Soon, we were sitting on an island barely larger than the flat rock that had become our meeting place. It was hard and gravelly, but I lay down the second I dragged myself out of the sea, the water brushing against me as my tail turned back into legs.

It seemed only seconds later that Shona gently shook my shoulder. “Emily,” she whispered. “You’d better get up. It’s starting to get light.”

I sat up. “How long have I been asleep?”

Shona shrugged. “Not long.”

“Why didn’t you wake me? We’ll never get there now. You did it on purpose!”

Shona squeezed her lips together and scrunched up her eyes. I thought about her pretending she needed a rest, and about taking me to her school and everything. “I’m sorry,” I said. “I know why you did it.”

“It’s too far. It’s probably even too far for me, never mind you.”

“I’m
never
going to see him. I bet he doesn’t even remember he’s got a daughter!” I felt a drop of salty water on my cheek and wiped it roughly away. “What am I going to do?”

Shona put her arm around me. “I’m sorry,” she said.

“I’m sorry, too. I shouldn’t have been mean to you. You’ve been amazing. Really helpful.”

Shona made a face at me, as if she was trying not to smile but couldn’t stop a little grin from slipping out through her frown.

“And I know you’re right,” I added. “There’s no way I could get there tonight, not if we’re only halfway.”

“Not even that. Look.” She pointed out to the horizon. “See that big cloud that looks like a whale spurting water — with the little starfish-shaped one behind it?”

I looked up at the sky. “Um, yeah,” I said uncertainly.

“Just below that, where the sea meets the sky, it’s lighter than the rest of the horizon.”

I studied the horizon. It looked an awfully long way away!

“That’s it. The Great Mermer Reef. It’s like a huge wall, bigger than anything you’ve ever seen in your life, made of rocks and coral in every shape and color you could imagine — and then about a hundred more. The prison’s a mile beyond it. You have to go through the reef to get there.”

My heart felt like a rock itself — dropping down to the bottom of the sea. “Shona, it’s absolutely
miles
away.”

“We’ll work something out,” Shona said. “I promise.” Then she scrabbled around among the rocks and picked up a couple of stones. She handed one to me.
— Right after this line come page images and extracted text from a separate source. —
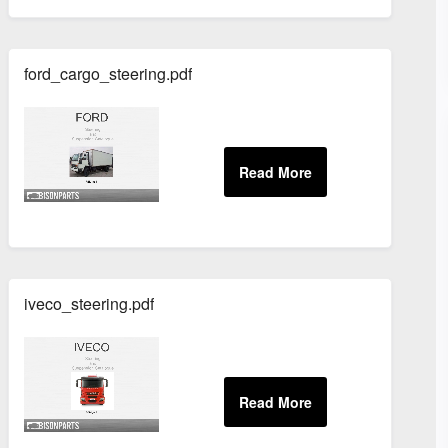
ford_cargo_steering.pdf
iveco_steering.pdf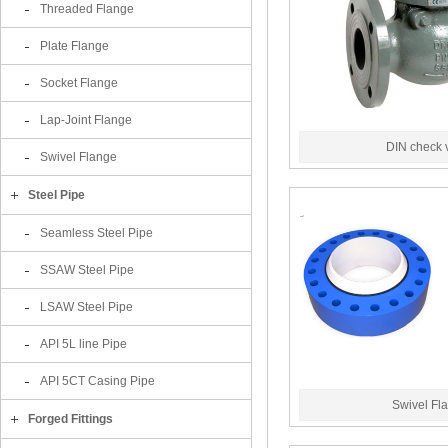
Threaded Flange
Plate Flange
Socket Flange
Lap-Joint Flange
DIN check 
Swivel Flange
Steel Pipe
Seamless Steel Pipe
SSAW Steel Pipe
LSAW Steel Pipe
API 5L line Pipe
API 5CT Casing Pipe
Swivel Fl
Forged Fittings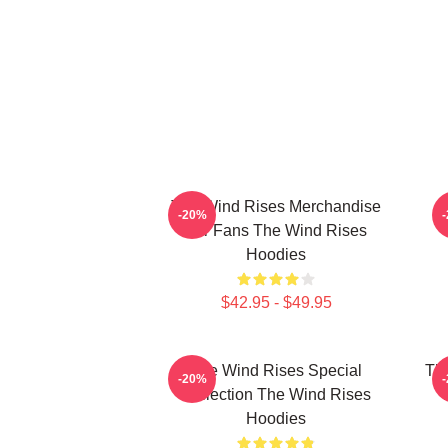
The Wind Rises Merchandise
T
-20%
For Fans The Wind Rises
Hoodies
$42.95 - $49.95
The Wind Rises Special
Th
-20%
Collection The Wind Rises
T
Hoodies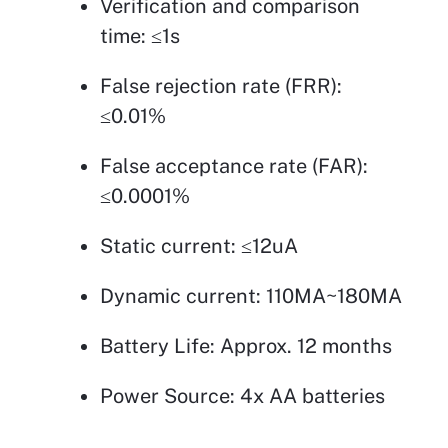
Verification and comparison
time: ≤1s
False rejection rate (FRR):
≤0.01%
False acceptance rate (FAR):
≤0.0001%
Static current: ≤12uA
Dynamic current: 110MA~180MA
Battery Life: Approx. 12 months
Power Source: 4x AA batteries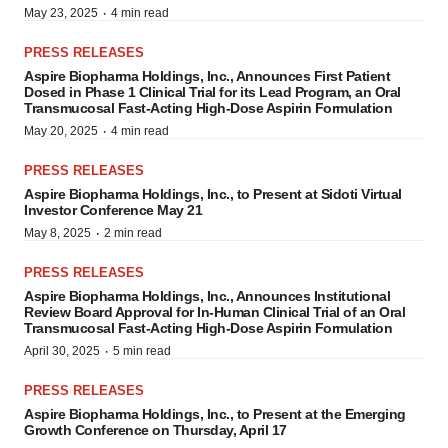
·
May 23, 2025
4 min read
PRESS RELEASES
Aspire Biopharma Holdings, Inc., Announces First Patient
Dosed in Phase 1 Clinical Trial for its Lead Program, an Oral
Transmucosal Fast-Acting High-Dose Aspirin Formulation
·
May 20, 2025
4 min read
PRESS RELEASES
Aspire Biopharma Holdings, Inc., to Present at Sidoti Virtual
Investor Conference May 21
·
May 8, 2025
2 min read
PRESS RELEASES
Aspire Biopharma Holdings, Inc., Announces Institutional
Review Board Approval for In-Human Clinical Trial of an Oral
Transmucosal Fast-Acting High-Dose Aspirin Formulation
·
April 30, 2025
5 min read
PRESS RELEASES
Aspire Biopharma Holdings, Inc., to Present at the Emerging
Growth Conference on Thursday, April 17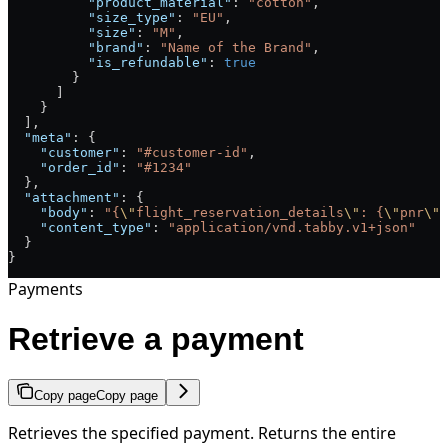
          "product_material"
: 
"cotton"
,
          "size_type"
: 
"EU"
,
          "size"
: 
"M"
,
          "brand"
: 
"Name of the Brand"
,
          "is_refundable"
: 
true
        }
      ]
    }
  ],
  "meta"
: {
    "customer"
: 
"#customer-id"
,
    "order_id"
: 
"#1234"
  },
  "attachment"
: {
    "body"
: 
"{
\"
flight_reservation_details
\"
: {
\"
pnr
\"
:
    "content_type"
: 
"application/vnd.tabby.v1+json"
  }
}
Payments
Retrieve a payment
Copy page
Copy page
Retrieves the specified payment. Returns the entire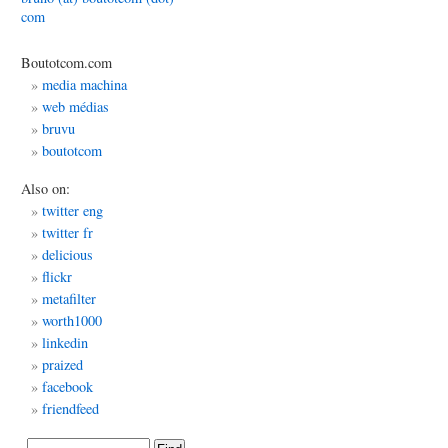
com
ting
Boutotcom.com
media machina
web médias
bruvu
boutotcom
Also on:
twitter eng
twitter fr
delicious
flickr
metafilter
worth1000
linkedin
praized
facebook
friendfeed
“What’s this?” I looked at the stone.

“They’re friendship pebbles. They mean that we’re best friends — if you want to be.”

“Of course I want to be!”

“See? They’re almost exactly the same.” She showed me her pebble. “We each keep ours on us at all times. It means we’ll always be there for each other.” Then she said, more quietly, “And it’s also a promise that we’ll find your dad.”
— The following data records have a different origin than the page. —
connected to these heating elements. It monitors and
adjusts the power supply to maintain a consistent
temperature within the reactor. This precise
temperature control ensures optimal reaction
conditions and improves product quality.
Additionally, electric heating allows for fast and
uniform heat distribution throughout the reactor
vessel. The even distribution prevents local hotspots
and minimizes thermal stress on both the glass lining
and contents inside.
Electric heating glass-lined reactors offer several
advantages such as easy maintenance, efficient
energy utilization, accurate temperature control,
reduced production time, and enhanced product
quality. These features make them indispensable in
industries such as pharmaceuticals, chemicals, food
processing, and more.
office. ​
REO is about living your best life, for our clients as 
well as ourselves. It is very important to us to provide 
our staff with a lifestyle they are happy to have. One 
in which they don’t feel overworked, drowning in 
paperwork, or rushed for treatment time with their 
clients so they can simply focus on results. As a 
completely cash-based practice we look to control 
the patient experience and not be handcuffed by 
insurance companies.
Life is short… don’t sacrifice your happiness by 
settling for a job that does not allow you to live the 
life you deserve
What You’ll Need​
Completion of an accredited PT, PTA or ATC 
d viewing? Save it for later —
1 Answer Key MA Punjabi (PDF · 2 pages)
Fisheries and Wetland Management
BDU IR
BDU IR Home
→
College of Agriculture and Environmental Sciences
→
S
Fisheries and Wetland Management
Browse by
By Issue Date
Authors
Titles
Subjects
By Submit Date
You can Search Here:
I washed my pebble in the water; it went all shiny and smooth. “It’s the best present anyone’s ever given me.”

Shona slipped hers into her tail and I put mine in my jacket pocket. I didn’t want it to disappear when my legs returned! I looked at the patch of light that was spreading and growing across the horizon.
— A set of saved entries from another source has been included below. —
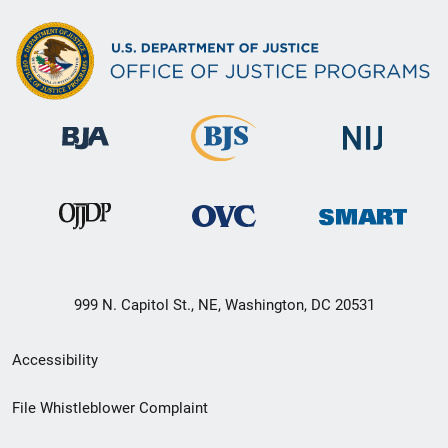
999 N. Capitol St., NE, Washington, DC 20531
Secondary
Accessibility
Footer
File Whistleblower Complaint
link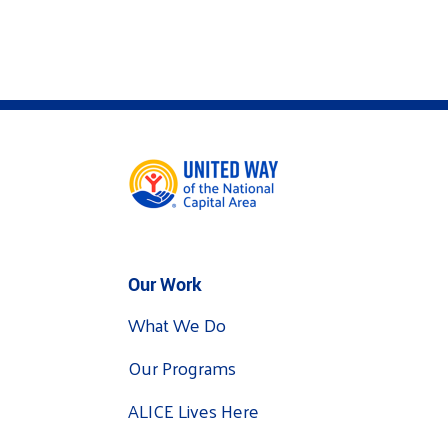
Our Work
What We Do
Our Programs
ALICE Lives Here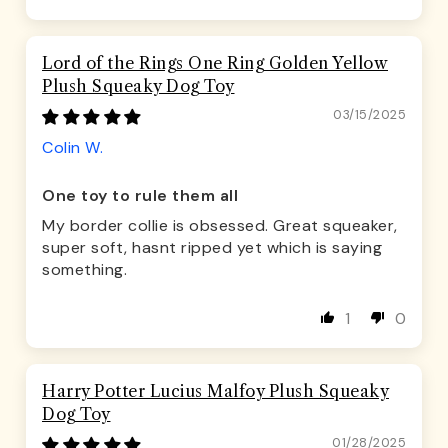
Lord of the Rings One Ring Golden Yellow
Plush Squeaky Dog Toy
03/15/2025
Colin W.
One toy to rule them all
My border collie is obsessed. Great squeaker,
super soft, hasnt ripped yet which is saying
something.
1
0
Harry Potter Lucius Malfoy Plush Squeaky
Dog Toy
01/28/2025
“Come on.” Shona slid back into the sea. “We’d better get going.”

We slowly made our way back to Rainbow Rocks.

“See you Sunday?” I asked as we said goodbye.

Shona’s cheeks reddened a touch. “Can we make it Monday?”

“I thought you couldn’t get out on Mondays.”

“I will. I’ll make sure of it. It’s just that the Diving and Dance display is Monday morning, and I don’t want to be too tired for the triple flips.”